Three hours later, on August 31, Mr Loganathan wrote another email to Mr Neve’s “rhynowalker” email address.

“There were 10 postal votes delivered this morning from the NTCA [Cattlemen’s Association] to the Darwin office – 5 were from Barkly and the other 5 from Gwoja,” he wrote.

“These postal votes have been kept separate from other postal votes. They will be sent by Toll today to our Alice Springs office as the votes relate to Central Australian divisions. The votes will not be opened until I advise to do so.”
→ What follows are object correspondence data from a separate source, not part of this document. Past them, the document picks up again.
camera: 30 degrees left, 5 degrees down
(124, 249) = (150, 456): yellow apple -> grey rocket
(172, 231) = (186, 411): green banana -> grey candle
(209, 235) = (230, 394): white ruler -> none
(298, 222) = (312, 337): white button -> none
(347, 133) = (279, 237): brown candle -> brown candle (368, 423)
The Barkly electorate was eventually won by the CLP by five votes – the most marginal election victory in Australian history that was mysteriously not challenged at the Court of Disputed Returns.

The direct correspondence from the Chief Minister’s deputy chief of staff to the electoral commissioner could have been viewed as a direct approach from the Chief Minister’s office, rather than the party, political sources said.

‘Happy to give you all the goss’: Neve to NT Electoral Commissioner

In another email dated October 30, 2020, Mr Loganathan wrote to Mr Neve’s government email account and Mr Brereton, as well as Mr Gunner’s current deputy chief of staff Chris Grace and party member Shlok Sharma, suggesting he was looking for “feedback regarding the recent election” for a report.

“Additionally I am insanely curious on the reasoning not to challenge the Barkly result,” Mr Loganathan wrote.

Mr Neve responds from his government email account: “Happy to catch up Iain and give you all the goss :)”.

Other emails show Mr Neve used his government email account to put Mr Loganathan in touch with the CEO of Larrakia Nation during the election campaign, noting that “there is a lot [more] people than usual from community in town at the moment”.

“He would definitely be worth having a conversation with about how to go about increasing remote aboriginal turnout,” Mr Neve wrote to the electoral commissioner. “I’ll leave you two to get acquainted.”

Mr Gunner’s office has refused to comment on the emails and the previous documents obtained by the NT Independent through Freedom of Information laws that show Mr Neve approved more than $40,000 of taxpayer money for Mr Gunner to campaign around the Northern Territory during the 2020 general election, including to remote communities on the same day mobile polling was being carried out by the NT Electoral Commission.

The approvals violate caretaker rules that stipulate all ministerial travel during an election must be approved by the department, to avoid the misuse of public funds.

Despite claiming the costs were for “ministerial travel”, there were no documented meetings recorded.

The approvals also show Mr Neve stayed in the senior political role throughout the 2020 election campaign while heavily involved in the campaign.

Mr Brereton resigned as party secretary less than a month after the election.

The FOI documents released by Mr Gunner’s office inexplicably did not include correspondence from Mr Gunner’s former senior adviser Kent Rowe as requested.

Mr Rowe also played a key role in Labor’s 2020 election victory while employed by local ad company Campaign Edge Sprout. He lost his adviser job earlier this year, after his involvement in the so-called “cocaine sex scandal” and is currently facing charges for historical sex offences, including rape and gross indecency.

He was given the high-paying senior role after the election.

Mr Neve was moved back to the Department of Chief Minister in a new role as executive director of “Team Rebound Implementation” on an executive-level contract following the successful election campaign, estimated to be worth well in excess of $200,000 a year.